Device telemetry data stream delays in Pub/Sub delivery impact real-time dashboard

We’re experiencing significant delays in our telemetry data pipeline affecting real-time monitoring dashboards. Devices publish MQTT messages to IoT Core every 30 seconds, but our Pub/Sub subscribers are receiving messages with 2-5 minute delays during peak hours (8AM-6PM). This lag makes our operational dashboards nearly useless for real-time decision making.

Our setup has 3,500 active devices publishing to a single Pub/Sub topic with three subscribers processing different analytics workloads. The Pub/Sub ack deadline is currently set to default (10 seconds), and we’re seeing subscriber throughput drop to about 200 messages/sec during peak times despite much higher publishing rates.

I’m particularly concerned about the MQTT message flow from IoT Core to Pub/Sub and whether our subscriber configuration is causing bottlenecks. Has anyone dealt with similar telemetry delays and found effective tuning strategies?

■ **Exercises**
(A) Return the stretch of the telemetry delay post from "I’m particularly concerned" through "effective tuning strategies?".
(B) Answer these questions from the telemetry delay post:
(i) How often do the devices publish MQTT messages to IoT Core?
(ii) How many active devices publish to the single Pub/Sub topic?
(iii) What is the Pub/Sub ack deadline currently set to?
The lines that come next are drawn from a separate source.

Plain-text document sources:
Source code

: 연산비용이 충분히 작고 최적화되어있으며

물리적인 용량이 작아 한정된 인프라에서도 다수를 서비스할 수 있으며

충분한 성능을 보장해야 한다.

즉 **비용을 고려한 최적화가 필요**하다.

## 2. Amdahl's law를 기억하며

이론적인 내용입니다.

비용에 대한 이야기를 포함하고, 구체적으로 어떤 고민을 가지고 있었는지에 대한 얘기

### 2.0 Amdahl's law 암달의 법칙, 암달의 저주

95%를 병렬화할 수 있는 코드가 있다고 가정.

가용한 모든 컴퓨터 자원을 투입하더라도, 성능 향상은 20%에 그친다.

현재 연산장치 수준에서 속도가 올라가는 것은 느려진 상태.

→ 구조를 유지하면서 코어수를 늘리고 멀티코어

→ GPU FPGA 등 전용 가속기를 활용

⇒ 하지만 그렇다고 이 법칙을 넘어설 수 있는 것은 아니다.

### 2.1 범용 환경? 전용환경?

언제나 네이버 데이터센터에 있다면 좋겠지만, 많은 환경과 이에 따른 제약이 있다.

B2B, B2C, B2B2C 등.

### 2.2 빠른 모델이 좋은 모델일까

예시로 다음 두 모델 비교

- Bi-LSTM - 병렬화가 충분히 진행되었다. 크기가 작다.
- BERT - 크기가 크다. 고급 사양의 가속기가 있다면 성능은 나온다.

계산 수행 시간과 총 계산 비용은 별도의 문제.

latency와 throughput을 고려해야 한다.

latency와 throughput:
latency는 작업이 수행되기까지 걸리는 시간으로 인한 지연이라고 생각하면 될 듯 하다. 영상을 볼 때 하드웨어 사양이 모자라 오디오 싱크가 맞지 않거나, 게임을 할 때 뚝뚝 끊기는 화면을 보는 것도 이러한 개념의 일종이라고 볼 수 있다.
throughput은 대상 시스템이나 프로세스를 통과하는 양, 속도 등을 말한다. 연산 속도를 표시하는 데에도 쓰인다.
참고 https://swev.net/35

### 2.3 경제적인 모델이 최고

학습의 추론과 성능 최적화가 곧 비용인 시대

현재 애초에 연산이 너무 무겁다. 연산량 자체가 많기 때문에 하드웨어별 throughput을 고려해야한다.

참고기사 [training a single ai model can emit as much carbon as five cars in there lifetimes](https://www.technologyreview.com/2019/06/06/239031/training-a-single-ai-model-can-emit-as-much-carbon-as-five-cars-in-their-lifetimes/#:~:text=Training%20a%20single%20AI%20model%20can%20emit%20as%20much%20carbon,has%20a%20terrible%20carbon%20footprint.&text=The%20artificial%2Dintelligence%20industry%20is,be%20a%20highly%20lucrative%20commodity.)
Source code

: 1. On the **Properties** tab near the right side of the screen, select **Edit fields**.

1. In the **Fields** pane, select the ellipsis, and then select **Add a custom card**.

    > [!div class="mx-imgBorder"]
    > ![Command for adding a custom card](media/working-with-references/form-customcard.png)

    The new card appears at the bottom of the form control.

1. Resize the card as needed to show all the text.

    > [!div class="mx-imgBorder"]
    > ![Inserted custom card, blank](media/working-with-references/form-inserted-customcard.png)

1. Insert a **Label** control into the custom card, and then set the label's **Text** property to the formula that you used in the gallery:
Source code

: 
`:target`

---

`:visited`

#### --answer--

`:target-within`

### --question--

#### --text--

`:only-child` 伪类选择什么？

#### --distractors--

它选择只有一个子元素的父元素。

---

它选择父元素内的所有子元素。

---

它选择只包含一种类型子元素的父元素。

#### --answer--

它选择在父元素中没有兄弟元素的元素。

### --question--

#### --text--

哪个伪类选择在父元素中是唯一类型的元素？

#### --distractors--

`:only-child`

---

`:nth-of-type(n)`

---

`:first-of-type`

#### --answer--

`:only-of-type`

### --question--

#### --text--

■ **Answers to each task**
(A)
I’m particularly concerned about the MQTT message flow from IoT Core to Pub/Sub and whether our subscriber configuration is causing bottlenecks. Has anyone dealt with similar telemetry delays and found effective tuning strategies?

(B)
(i) Every 30 seconds
(ii) 3,500
(iii) The default, 10 seconds